[Listed entries — start]

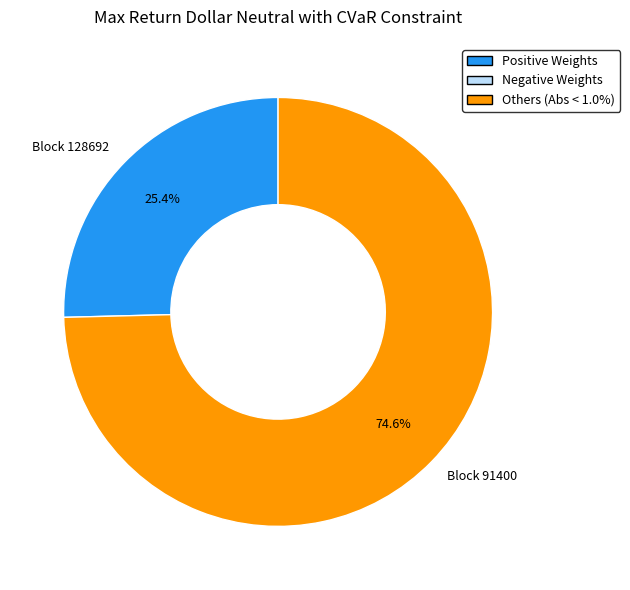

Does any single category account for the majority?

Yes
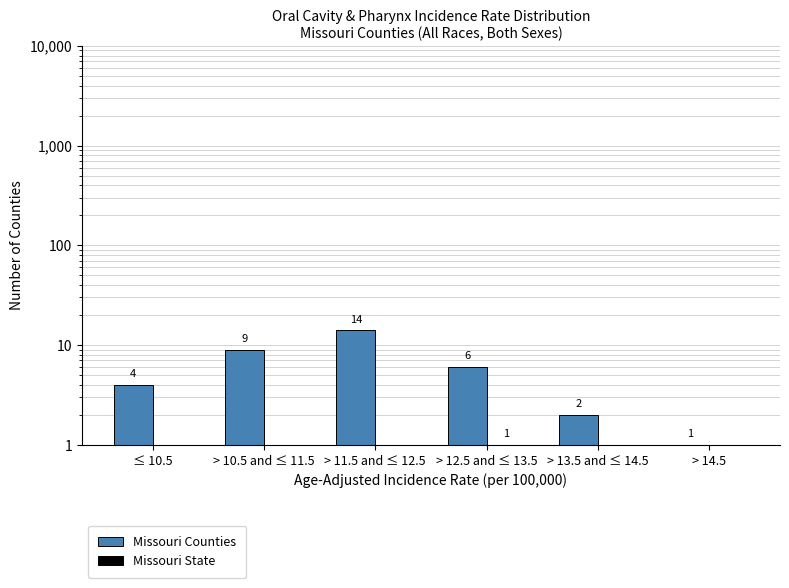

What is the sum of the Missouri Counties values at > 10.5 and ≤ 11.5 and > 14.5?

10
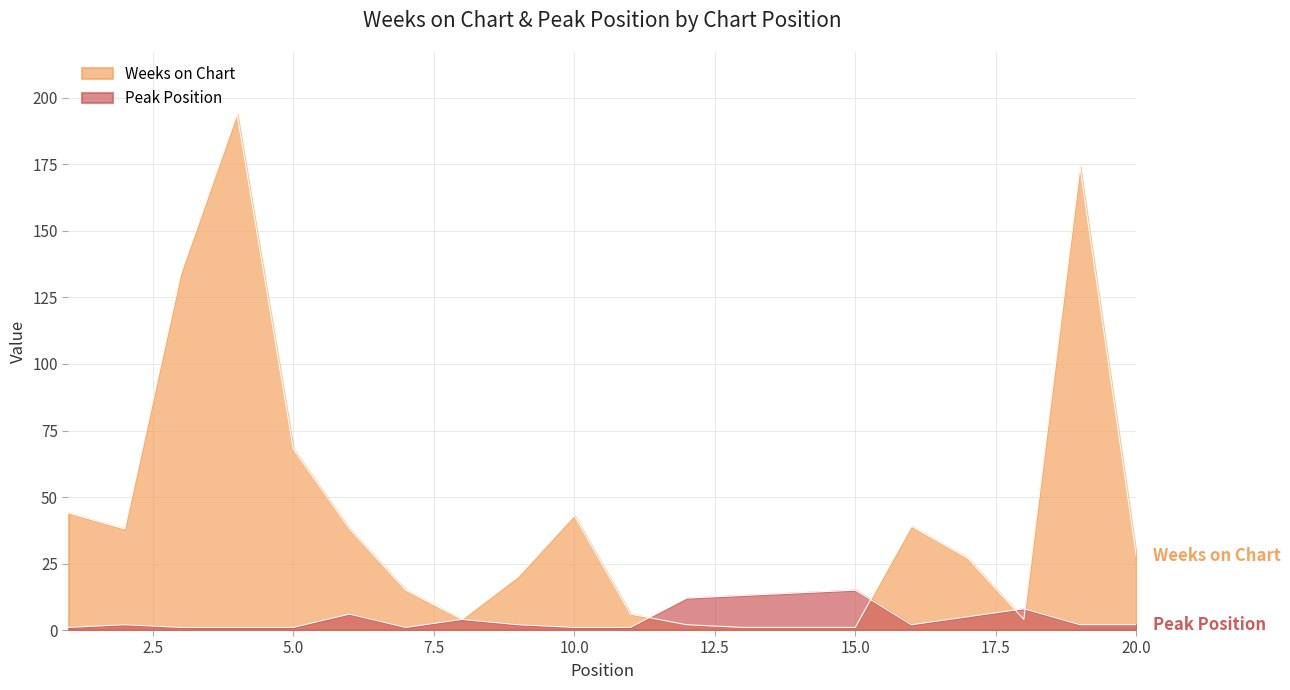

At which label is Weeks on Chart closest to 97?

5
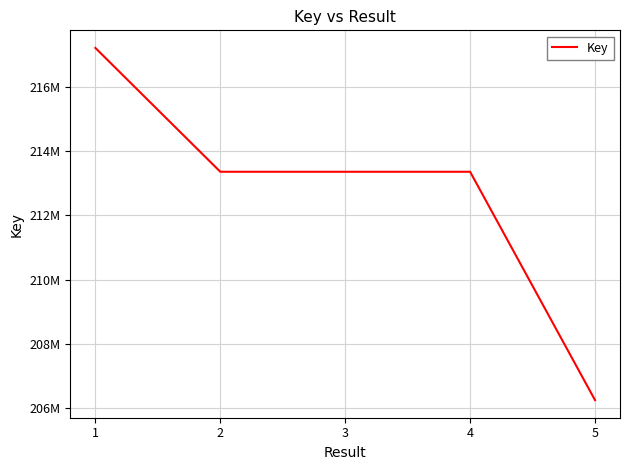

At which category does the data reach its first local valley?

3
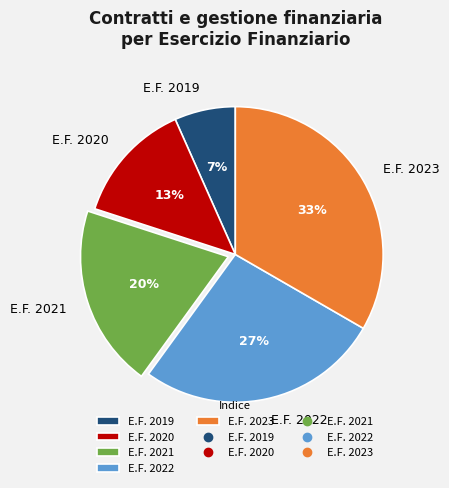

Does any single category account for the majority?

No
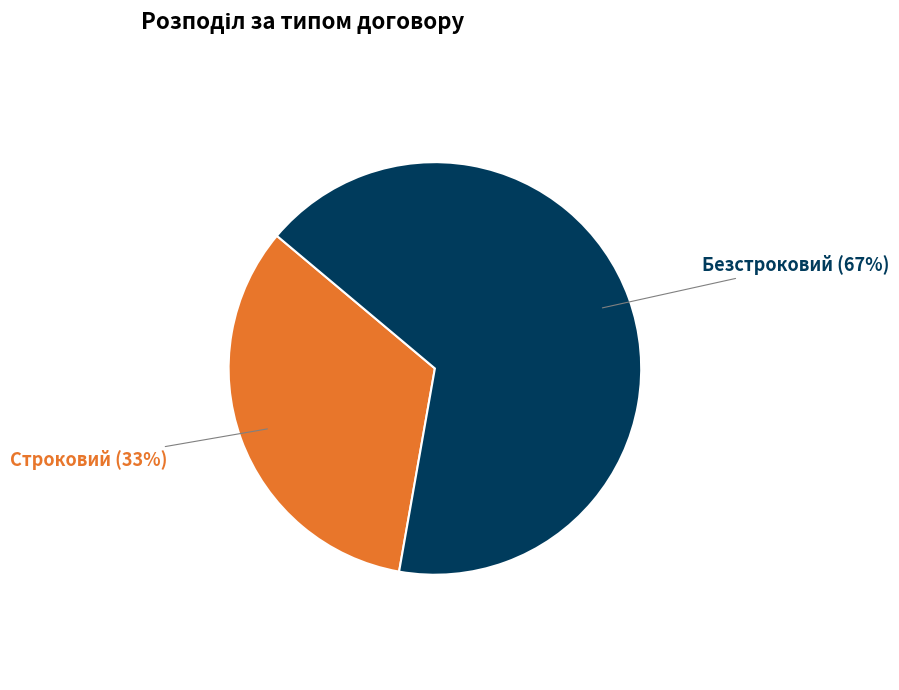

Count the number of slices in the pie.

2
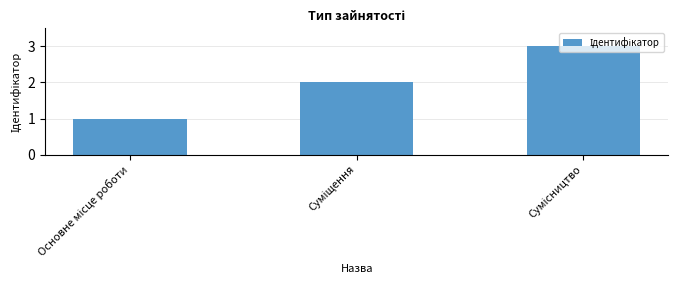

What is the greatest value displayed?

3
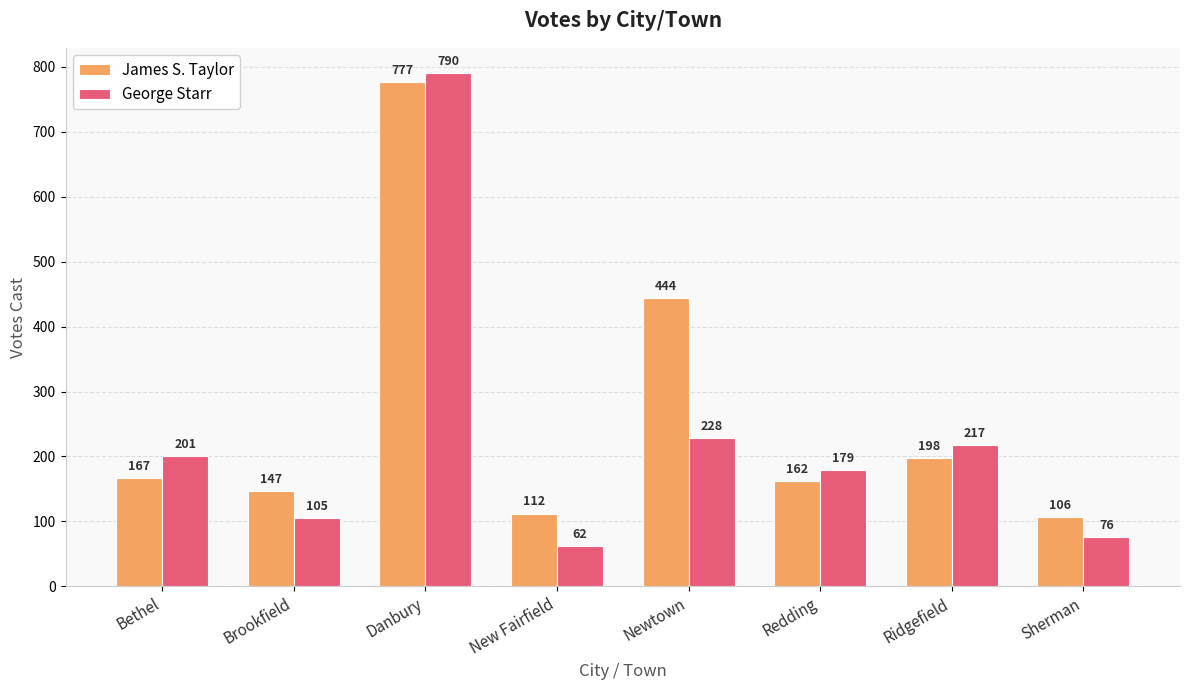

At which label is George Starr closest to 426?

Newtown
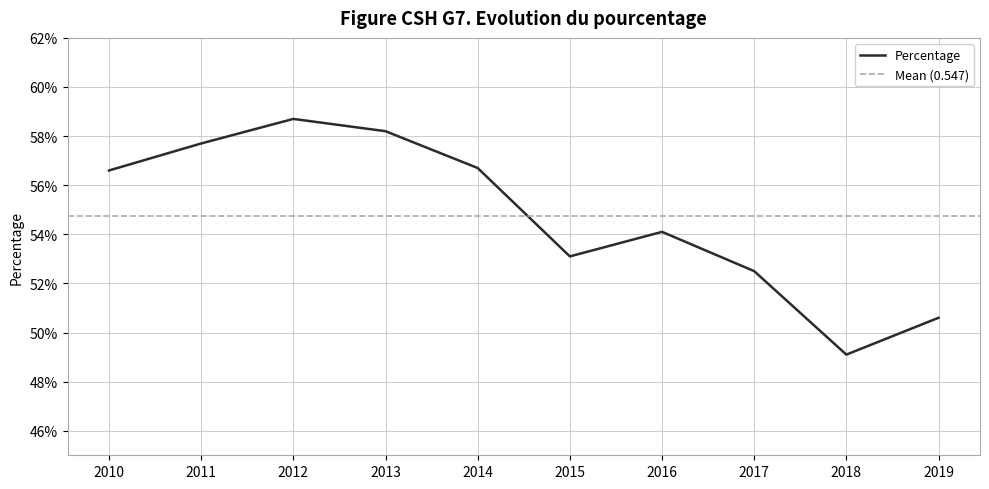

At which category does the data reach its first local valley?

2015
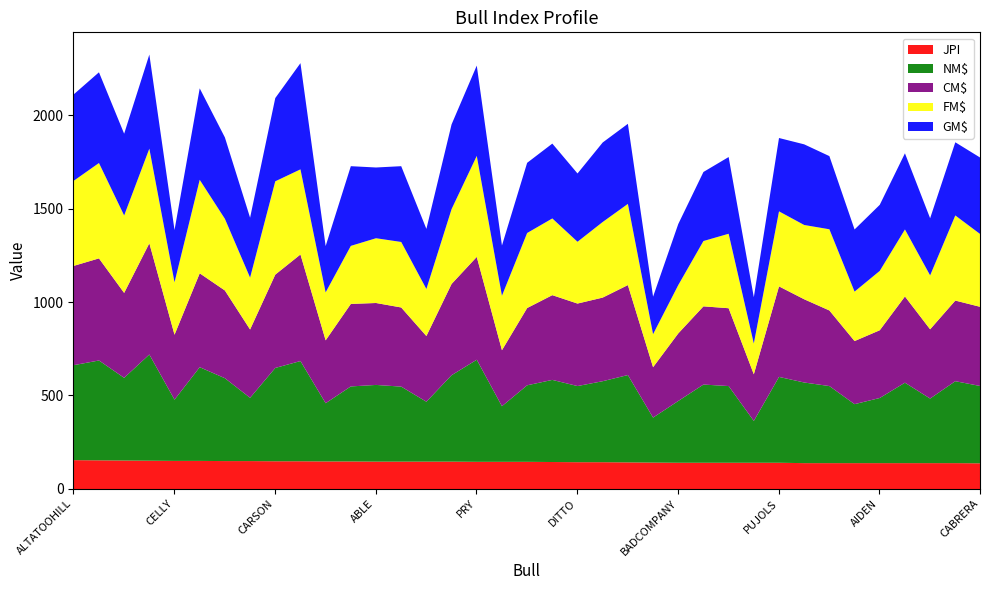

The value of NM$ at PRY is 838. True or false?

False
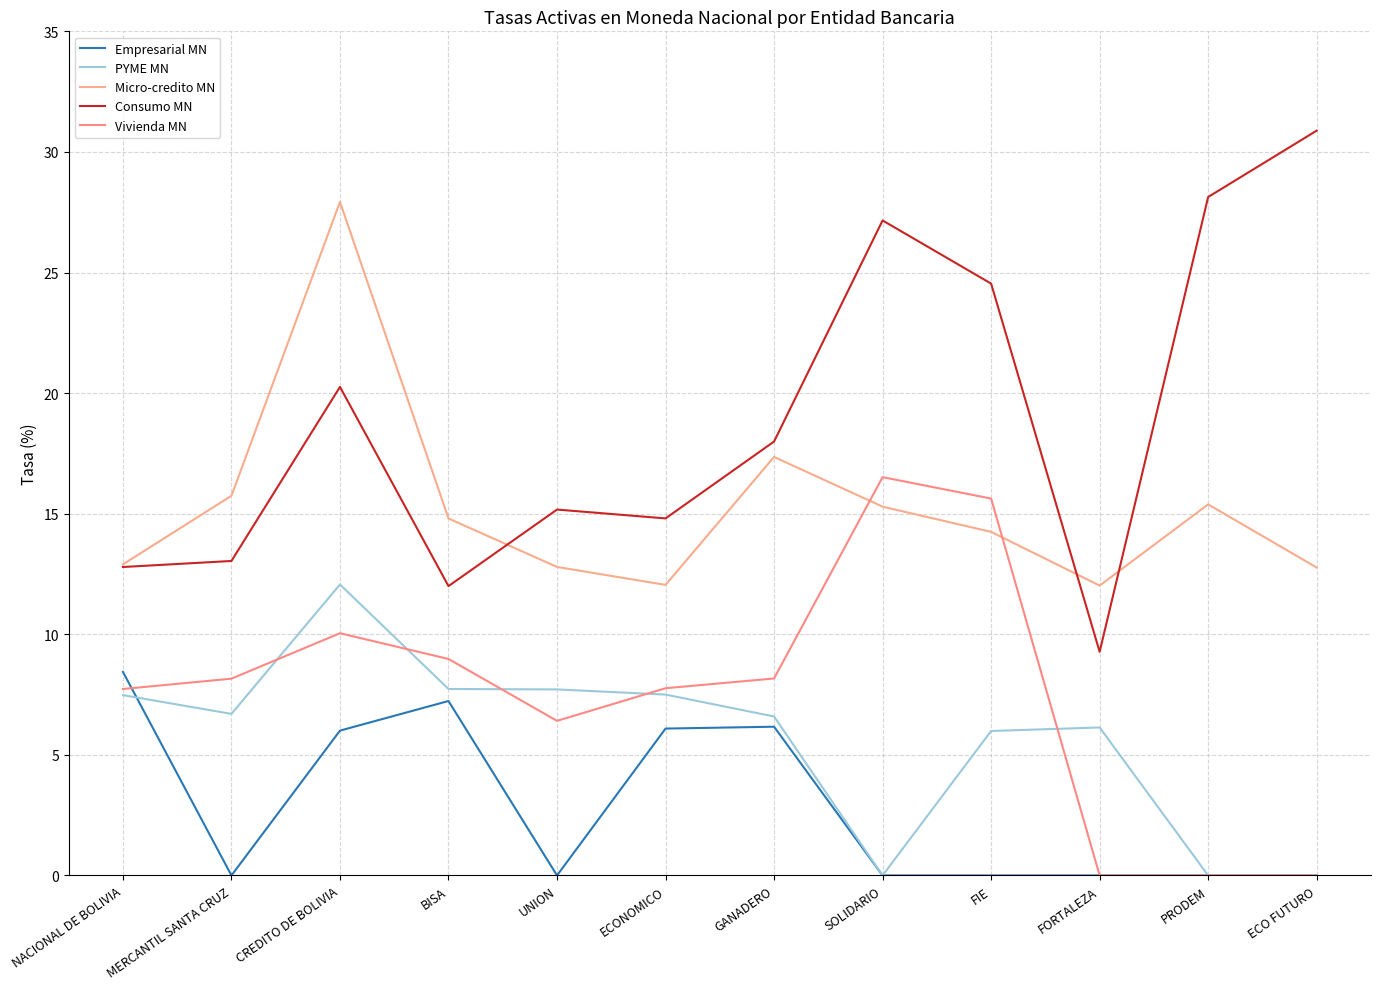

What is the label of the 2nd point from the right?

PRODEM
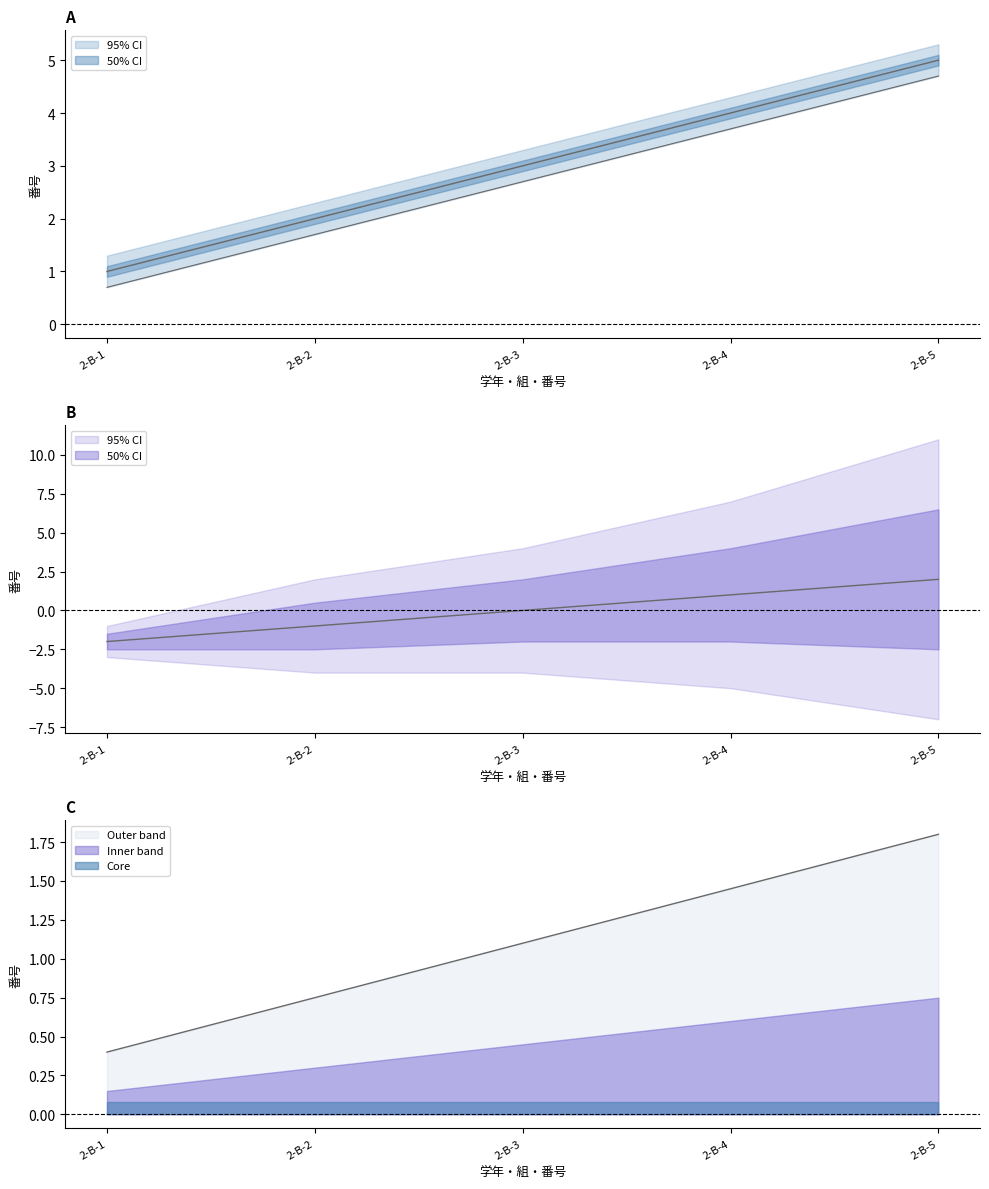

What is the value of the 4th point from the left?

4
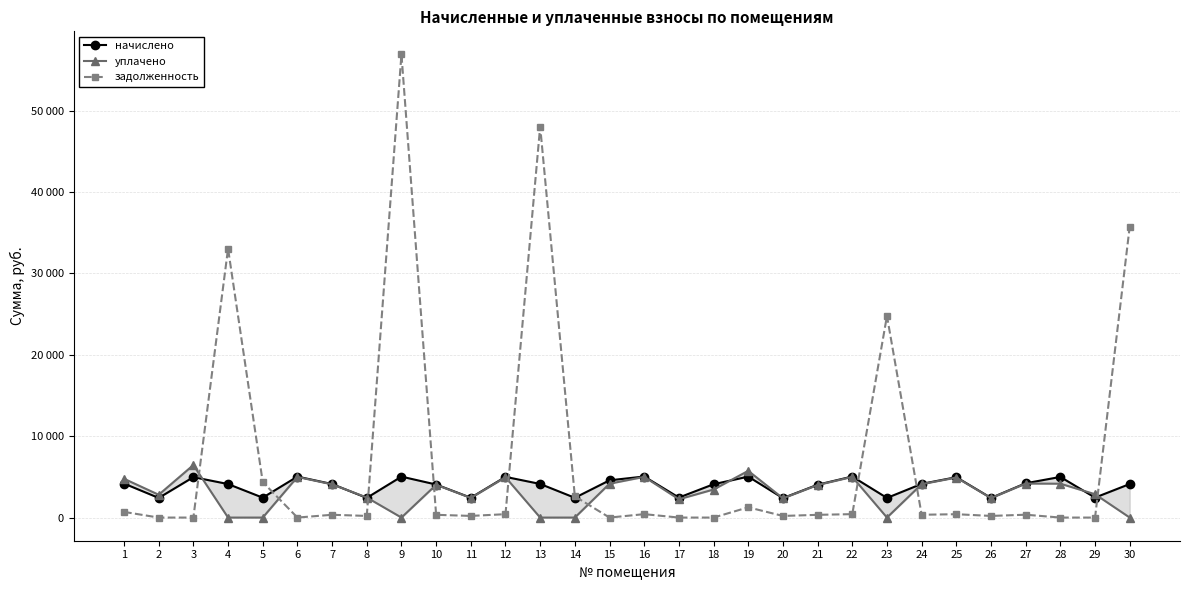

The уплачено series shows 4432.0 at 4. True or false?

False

[Listed entries — finish]

- [Work to be completed] Gather every line from the rows above that contains the string "point". Case counts.

- [Result of the task]
What is the label of the 2nd point from the right?
What is the value of the 4th point from the left?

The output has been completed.